When my Dad died nearly 27 years ago, the hospice movement was just taking root in the U.S. I’d read about it, and at one point suggested to Mom that she consider it for Dad. She looked at me with utter horror, and made quite clear that she and the medical providers would take care of Dad, in the hospital. I think she viewed hospice as some sort of new-age weirdness, and it wasn’t for her.

Within a couple of years, after her permanent relocation to Mom & Dad’s former weekend home, she became a volunteer for the local hospice, then a wholly-volunteer movement in her rural community. It gave her a great deal of satisfaction, as she was always a do-er. She’d nurse and bathe patients, and, when necessary, prepare meals. Her work continued for several years, until (understandably) the rules changed, and she was no longer able to perform nursing duties as a volunteer, unlicensed nurse.

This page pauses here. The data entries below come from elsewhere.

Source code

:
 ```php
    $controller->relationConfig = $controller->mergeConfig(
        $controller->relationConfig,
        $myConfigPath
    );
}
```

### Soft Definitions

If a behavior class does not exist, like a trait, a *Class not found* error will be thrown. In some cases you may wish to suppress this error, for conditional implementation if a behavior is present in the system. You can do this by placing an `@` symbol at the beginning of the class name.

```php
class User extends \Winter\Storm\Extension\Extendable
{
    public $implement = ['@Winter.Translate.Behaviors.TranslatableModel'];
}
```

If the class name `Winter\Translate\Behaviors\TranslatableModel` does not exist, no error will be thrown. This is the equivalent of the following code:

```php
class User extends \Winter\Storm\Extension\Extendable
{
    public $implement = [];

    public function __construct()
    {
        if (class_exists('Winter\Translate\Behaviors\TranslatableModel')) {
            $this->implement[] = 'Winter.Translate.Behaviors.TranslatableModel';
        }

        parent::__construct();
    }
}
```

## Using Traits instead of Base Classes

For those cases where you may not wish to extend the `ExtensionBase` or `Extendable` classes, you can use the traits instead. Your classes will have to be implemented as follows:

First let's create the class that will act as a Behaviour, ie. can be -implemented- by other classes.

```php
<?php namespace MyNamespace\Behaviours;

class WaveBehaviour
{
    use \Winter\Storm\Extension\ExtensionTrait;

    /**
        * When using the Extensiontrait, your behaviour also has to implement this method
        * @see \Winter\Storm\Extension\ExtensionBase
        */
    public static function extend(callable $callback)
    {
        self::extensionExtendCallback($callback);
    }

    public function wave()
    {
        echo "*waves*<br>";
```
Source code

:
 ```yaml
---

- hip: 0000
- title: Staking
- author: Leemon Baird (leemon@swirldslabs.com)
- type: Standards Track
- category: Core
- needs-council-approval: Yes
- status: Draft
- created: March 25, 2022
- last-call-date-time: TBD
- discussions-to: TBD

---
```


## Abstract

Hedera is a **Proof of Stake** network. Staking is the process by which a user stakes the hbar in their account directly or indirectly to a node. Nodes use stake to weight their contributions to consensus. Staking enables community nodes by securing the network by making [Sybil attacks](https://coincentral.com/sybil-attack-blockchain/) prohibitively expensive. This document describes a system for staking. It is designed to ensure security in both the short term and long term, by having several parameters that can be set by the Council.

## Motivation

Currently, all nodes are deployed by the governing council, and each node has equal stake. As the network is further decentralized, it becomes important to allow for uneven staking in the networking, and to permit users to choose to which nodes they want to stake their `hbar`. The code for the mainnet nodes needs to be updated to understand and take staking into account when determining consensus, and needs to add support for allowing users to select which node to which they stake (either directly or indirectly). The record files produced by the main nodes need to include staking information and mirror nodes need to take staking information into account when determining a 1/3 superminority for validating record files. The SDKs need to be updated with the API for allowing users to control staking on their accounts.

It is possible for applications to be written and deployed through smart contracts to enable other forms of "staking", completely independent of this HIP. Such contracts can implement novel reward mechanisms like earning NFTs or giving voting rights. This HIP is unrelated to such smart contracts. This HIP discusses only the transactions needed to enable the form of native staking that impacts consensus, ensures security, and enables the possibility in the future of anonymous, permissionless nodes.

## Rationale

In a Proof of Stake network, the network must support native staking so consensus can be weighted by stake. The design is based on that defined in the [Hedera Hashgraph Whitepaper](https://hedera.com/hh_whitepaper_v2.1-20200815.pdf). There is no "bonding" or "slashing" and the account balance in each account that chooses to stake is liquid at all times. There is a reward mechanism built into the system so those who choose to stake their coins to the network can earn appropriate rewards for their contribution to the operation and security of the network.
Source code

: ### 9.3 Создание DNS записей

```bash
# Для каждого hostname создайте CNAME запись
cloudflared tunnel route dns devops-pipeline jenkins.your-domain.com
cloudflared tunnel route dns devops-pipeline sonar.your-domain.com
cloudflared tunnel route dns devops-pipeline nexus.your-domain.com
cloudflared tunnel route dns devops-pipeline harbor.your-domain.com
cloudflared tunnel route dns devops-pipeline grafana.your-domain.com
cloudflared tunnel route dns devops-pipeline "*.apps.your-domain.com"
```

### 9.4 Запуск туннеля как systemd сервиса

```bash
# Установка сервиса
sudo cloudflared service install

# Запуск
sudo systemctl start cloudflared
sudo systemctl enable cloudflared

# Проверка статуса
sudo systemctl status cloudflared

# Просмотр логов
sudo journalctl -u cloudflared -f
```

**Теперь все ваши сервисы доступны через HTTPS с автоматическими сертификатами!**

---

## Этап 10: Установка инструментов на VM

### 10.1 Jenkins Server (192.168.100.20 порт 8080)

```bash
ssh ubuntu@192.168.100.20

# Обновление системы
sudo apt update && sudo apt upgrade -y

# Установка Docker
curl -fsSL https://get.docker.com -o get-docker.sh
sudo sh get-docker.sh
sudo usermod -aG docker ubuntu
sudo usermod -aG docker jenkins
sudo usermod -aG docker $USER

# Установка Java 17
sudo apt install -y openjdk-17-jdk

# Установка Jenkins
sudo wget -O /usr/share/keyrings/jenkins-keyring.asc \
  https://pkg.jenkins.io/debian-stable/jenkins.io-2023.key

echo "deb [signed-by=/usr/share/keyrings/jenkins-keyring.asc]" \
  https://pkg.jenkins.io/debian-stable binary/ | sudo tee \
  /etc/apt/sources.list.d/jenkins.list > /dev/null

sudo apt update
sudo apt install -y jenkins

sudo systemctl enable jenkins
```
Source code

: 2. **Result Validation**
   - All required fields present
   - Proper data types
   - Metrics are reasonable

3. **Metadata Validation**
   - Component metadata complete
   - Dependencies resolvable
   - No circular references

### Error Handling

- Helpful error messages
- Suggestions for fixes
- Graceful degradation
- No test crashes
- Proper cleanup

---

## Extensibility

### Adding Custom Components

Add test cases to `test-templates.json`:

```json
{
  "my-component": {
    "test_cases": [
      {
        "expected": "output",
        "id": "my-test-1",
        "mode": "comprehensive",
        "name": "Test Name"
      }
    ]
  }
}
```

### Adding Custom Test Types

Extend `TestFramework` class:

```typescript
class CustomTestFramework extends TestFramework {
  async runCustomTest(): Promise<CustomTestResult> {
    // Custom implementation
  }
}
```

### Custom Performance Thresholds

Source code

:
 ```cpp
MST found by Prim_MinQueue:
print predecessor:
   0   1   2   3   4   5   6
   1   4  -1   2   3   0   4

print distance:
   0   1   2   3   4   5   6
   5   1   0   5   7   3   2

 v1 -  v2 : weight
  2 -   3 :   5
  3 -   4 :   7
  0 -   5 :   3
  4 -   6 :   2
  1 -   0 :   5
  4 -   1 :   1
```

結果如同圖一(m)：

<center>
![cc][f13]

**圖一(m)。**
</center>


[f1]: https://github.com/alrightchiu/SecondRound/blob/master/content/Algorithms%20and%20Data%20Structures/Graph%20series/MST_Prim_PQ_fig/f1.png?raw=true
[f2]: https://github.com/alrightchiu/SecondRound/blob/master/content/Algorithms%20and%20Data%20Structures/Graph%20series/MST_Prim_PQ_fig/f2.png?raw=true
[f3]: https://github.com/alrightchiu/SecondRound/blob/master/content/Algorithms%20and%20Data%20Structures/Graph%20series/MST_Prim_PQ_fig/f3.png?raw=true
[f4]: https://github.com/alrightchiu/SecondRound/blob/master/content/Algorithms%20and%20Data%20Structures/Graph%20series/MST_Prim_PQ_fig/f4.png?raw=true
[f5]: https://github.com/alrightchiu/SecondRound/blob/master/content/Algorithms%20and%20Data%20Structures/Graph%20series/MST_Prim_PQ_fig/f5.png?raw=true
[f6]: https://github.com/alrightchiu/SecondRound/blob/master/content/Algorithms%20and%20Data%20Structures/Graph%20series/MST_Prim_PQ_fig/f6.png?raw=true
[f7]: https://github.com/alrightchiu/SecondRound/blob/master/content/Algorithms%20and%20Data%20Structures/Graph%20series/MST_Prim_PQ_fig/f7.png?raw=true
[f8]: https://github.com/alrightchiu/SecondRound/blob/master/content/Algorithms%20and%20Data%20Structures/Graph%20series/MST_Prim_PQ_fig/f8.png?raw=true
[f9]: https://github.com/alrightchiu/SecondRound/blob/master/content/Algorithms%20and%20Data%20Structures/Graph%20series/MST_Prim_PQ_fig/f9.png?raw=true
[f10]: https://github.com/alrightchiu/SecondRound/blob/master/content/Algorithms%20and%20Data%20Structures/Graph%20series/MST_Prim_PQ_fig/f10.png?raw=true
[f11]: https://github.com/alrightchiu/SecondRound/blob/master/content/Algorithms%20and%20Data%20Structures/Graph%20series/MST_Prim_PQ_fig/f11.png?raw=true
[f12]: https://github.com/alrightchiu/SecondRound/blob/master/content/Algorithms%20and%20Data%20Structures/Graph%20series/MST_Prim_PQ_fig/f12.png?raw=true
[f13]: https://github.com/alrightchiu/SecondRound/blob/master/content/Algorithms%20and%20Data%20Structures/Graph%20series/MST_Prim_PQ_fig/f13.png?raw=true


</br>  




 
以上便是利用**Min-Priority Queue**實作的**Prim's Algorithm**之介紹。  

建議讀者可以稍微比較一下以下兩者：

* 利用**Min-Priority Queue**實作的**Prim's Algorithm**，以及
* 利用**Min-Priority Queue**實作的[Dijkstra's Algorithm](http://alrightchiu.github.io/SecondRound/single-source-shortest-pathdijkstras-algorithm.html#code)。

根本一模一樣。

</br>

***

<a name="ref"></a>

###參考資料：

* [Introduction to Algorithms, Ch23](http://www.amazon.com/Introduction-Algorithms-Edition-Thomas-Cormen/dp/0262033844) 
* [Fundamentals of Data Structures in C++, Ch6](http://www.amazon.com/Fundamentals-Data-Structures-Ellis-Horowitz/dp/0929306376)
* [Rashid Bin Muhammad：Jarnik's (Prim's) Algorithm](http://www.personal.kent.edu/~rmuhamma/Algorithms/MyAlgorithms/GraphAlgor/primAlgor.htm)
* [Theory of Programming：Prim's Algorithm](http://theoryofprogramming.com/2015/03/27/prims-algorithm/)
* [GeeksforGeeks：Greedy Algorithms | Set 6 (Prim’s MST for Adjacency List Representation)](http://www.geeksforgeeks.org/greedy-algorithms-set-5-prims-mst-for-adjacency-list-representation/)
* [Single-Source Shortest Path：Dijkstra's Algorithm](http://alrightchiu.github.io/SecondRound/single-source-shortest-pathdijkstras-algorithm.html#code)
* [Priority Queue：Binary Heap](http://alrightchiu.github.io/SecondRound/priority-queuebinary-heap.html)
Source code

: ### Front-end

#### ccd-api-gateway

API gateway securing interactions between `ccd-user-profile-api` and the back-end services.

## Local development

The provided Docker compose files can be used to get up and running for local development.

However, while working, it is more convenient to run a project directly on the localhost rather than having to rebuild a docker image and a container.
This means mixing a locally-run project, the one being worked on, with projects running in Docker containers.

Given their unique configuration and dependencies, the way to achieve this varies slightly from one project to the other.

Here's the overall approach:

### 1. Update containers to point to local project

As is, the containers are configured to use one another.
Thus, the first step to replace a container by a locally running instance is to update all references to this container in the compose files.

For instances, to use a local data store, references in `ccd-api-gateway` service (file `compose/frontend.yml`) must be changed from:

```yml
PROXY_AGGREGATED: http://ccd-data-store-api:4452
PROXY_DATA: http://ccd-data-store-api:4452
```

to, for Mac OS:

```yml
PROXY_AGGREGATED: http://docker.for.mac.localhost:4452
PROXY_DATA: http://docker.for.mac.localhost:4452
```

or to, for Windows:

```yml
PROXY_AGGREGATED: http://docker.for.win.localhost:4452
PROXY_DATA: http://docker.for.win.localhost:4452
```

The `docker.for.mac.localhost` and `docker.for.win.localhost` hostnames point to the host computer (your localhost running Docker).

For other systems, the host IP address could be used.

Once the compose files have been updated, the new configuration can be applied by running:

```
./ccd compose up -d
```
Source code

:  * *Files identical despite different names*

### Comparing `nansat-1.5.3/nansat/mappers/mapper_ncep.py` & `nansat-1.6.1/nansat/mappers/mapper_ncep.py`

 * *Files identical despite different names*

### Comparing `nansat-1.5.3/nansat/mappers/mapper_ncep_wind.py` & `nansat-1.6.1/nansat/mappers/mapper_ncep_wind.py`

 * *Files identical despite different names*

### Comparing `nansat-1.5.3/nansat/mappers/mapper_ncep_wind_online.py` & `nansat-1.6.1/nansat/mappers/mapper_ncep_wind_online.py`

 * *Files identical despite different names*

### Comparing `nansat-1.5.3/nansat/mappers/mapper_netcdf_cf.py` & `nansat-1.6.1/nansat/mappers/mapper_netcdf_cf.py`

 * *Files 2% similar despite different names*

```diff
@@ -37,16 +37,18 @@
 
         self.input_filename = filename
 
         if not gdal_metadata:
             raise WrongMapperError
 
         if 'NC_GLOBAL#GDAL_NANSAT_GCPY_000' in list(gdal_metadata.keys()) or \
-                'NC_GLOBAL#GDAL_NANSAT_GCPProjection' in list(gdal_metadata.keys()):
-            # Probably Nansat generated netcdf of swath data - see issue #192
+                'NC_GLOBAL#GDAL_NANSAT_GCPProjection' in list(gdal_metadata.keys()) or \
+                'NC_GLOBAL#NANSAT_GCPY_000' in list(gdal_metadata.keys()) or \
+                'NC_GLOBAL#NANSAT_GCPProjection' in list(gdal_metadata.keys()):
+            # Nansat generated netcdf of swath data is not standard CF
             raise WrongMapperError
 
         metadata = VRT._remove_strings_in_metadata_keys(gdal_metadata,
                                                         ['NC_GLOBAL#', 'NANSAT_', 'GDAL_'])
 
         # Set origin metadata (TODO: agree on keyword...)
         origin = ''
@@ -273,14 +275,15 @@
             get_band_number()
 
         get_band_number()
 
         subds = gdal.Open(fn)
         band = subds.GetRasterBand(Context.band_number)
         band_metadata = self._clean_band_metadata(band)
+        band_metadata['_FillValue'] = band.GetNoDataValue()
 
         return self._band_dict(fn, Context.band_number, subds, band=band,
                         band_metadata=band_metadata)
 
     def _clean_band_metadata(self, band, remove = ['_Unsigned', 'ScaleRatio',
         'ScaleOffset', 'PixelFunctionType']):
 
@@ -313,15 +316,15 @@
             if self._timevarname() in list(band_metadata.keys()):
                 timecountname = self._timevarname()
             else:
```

Now she’s a hospice client. The local hospice is run through the closest hospital (a mere 30 miles away), and while it’s far more sophisticated than the volunteer organization Mom worked for, it’s not lost its personal, compassionate touch. Mom’s journey has been eased in so many respects by the knowledgeable, caring personnel. They’ve thought of everything, from an emergency bag of medications, to booklets describing common end-of-life signs. I can call them anytime, day or night, and they’ve been so helpful giving me hints and tricks on how to make Mom’s journey more comfortable. If I’m Mom’s coach, our hospice nurse is the trainer for both of us. We also have access to social workers, spiritual counselors, aids, and volunteers. While we’ve not been in a position to use all of these services, it’s such a comfort knowing they’re a phone call away.

From the initial diagnosis, Mom asked that she be permitted to die at home, in her own bed, in her beloved cottage that she & my Dad designed and built from scratch, the place that she’s lived the longest of any of her homes (as she’s reminded me repeatedly).

Hospice, thank you for making Mom’s hope a likely reality.